Starring: Dwayne "The Rock" Johnson, Seann William Scott, Sarah Michelle Gellar, Cheri Oteri, Amy Poehler, Jill Ritchie, Miranda Richardson, John Larroquette, Jon Lovitz
Directed by: Richard Kelly
Screenplay by: Richard Kelly
Release Date: November 14th, 2007
MPAA Rating: R for language, violence, sexual material and some drug content.
Box Office:
Studio: Samuel Goldwyn Films
About The Production “It’s a comedy about the end of the world,” states writer/director Richard Kelly. But summing up SOUTHLAND TALES as merely a comedy is a bit of a simplification. Like Kelly’s debut feature, the critically acclaimed 2001 cult favorite DONNIE DARKO, the film defies categorization.

* WHAT YOU NEED TO DO *
Continue the Southland Tales production notes, starting right after their final sentence. The data after this point isn't needed for anything here.

* DATA EXTRACT *
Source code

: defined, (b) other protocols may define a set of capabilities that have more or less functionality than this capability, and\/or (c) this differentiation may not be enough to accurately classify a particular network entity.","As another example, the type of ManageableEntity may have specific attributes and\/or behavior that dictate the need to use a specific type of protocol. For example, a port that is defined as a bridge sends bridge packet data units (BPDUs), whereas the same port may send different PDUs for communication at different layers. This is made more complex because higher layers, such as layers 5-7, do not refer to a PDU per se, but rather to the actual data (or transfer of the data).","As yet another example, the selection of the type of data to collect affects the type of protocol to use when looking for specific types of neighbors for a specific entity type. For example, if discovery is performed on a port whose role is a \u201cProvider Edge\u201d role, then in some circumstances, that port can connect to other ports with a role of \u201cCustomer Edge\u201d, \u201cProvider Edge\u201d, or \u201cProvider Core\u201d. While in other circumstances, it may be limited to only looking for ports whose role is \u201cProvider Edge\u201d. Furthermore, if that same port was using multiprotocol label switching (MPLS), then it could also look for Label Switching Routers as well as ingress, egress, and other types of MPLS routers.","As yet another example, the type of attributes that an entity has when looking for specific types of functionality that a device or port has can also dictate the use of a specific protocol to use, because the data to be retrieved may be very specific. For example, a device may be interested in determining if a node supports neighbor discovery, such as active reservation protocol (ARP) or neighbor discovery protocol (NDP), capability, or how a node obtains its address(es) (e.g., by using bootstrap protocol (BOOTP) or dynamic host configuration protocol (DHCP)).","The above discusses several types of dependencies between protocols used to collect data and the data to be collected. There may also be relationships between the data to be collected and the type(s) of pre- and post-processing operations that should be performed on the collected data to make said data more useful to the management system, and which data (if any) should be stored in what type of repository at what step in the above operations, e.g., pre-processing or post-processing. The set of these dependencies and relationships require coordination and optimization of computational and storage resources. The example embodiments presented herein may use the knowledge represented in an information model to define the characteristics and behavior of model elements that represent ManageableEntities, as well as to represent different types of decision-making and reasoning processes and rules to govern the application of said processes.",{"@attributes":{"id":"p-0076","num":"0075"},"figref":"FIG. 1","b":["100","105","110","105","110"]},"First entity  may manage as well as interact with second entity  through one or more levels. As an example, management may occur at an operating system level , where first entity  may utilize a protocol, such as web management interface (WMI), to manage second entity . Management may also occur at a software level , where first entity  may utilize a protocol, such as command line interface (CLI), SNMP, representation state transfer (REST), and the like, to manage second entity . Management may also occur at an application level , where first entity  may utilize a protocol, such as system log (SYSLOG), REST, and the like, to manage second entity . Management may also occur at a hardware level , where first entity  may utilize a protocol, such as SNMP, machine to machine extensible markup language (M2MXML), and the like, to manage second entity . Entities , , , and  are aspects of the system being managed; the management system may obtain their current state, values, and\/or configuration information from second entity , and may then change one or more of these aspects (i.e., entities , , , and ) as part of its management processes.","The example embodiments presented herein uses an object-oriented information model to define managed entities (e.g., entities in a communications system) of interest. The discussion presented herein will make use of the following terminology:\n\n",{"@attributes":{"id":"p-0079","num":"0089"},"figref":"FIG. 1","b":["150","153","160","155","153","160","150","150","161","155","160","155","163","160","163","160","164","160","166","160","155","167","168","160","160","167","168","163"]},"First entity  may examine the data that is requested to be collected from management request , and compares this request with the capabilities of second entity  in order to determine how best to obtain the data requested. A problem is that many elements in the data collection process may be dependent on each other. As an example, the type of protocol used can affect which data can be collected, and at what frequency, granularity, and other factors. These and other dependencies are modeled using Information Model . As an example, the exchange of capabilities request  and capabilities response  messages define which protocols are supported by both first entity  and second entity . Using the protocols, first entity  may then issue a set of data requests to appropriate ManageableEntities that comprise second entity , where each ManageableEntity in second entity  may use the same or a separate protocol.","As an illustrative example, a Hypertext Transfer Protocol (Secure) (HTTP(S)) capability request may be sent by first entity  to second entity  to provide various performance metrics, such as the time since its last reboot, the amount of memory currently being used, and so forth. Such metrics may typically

* EXERCISE ANSWER *
SOUTHLAND TALES might be part comedy, part action satire, part thriller, part drama and even part musical, but it is definitely all one thing: the singular vision of Richard Kelly. “It’s a Richard Kelly film. I think that’s the best way to describe it,” explains Seann William Scott, who plays twins Ronald and Roland Taverner in the film. “With DONNIE DARKO, I think everyone has their own interpretation of what it’s about. And I think the same will go for this movie.”
Kelly first began writing this apocalyptic ensemble piece, set against the backdrop of a 2008 Fourth of July celebration in LA, in 2001, shortly after DONNIE DARKO premiered at the Sundance Film Festival and had left without a domestic distributor (Newmarket Films would eventually release the film that fall). “We were re-cutting and going through this struggle and pressure and I was really frustrated and angry. And I felt like my career was probably over, or ending, or in the process of ending because our movie didn’t get picked up and it didn’t seem like it was going to,” recalls Kelly. “And I wanted to write something about Los Angeles and my frustration with Los Angeles, even though it’s a town that I really love and continue to love.”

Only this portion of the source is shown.